__Saved data entries__.
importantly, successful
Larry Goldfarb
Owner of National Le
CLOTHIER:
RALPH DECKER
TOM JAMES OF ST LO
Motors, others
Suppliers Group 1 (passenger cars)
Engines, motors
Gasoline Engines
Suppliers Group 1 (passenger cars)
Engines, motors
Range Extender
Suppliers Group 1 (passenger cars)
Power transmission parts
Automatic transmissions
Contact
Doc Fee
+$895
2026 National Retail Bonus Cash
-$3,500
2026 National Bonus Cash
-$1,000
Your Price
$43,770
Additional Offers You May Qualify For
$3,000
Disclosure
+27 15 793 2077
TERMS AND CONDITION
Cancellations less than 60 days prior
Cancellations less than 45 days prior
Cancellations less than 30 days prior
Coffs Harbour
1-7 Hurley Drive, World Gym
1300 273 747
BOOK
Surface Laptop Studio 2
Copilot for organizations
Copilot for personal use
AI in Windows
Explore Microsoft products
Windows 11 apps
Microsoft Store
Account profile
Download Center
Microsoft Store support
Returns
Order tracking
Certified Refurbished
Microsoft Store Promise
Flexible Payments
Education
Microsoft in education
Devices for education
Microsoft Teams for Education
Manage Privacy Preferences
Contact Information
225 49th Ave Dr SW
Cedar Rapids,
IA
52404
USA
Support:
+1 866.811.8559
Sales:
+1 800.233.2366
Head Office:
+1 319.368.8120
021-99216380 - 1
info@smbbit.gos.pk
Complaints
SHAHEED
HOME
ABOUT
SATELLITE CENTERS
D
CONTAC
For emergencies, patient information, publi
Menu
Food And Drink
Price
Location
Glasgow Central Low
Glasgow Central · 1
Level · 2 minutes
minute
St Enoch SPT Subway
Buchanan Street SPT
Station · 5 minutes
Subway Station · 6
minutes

__Directions__.
Would you output the lines from the one that contains "Cancellations less than 60 days prior" to the end of the data, both ends included, exactly as they appear?

__Answer for the task__.
Cancellations less than 60 days prior
Cancellations less than 45 days prior
Cancellations less than 30 days prior
Coffs Harbour
1-7 Hurley Drive, World Gym
1300 273 747
BOOK
Surface Laptop Studio 2
Copilot for organizations
Copilot for personal use
AI in Windows
Explore Microsoft products
Windows 11 apps
Microsoft Store
Account profile
Download Center
Microsoft Store support
Returns
Order tracking
Certified Refurbished
Microsoft Store Promise
Flexible Payments
Education
Microsoft in education
Devices for education
Microsoft Teams for Education
Manage Privacy Preferences
Contact Information
225 49th Ave Dr SW
Cedar Rapids,
IA
52404
USA
Support:
+1 866.811.8559
Sales:
+1 800.233.2366
Head Office:
+1 319.368.8120
021-99216380 - 1
info@smbbit.gos.pk
Complaints
SHAHEED
HOME
ABOUT
SATELLITE CENTERS
D
CONTAC
For emergencies, patient information, publi
Menu
Food And Drink
Price
Location
Glasgow Central Low
Glasgow Central · 1
Level · 2 minutes
minute
St Enoch SPT Subway
Buchanan Street SPT
Station · 5 minutes
Subway Station · 6
minutes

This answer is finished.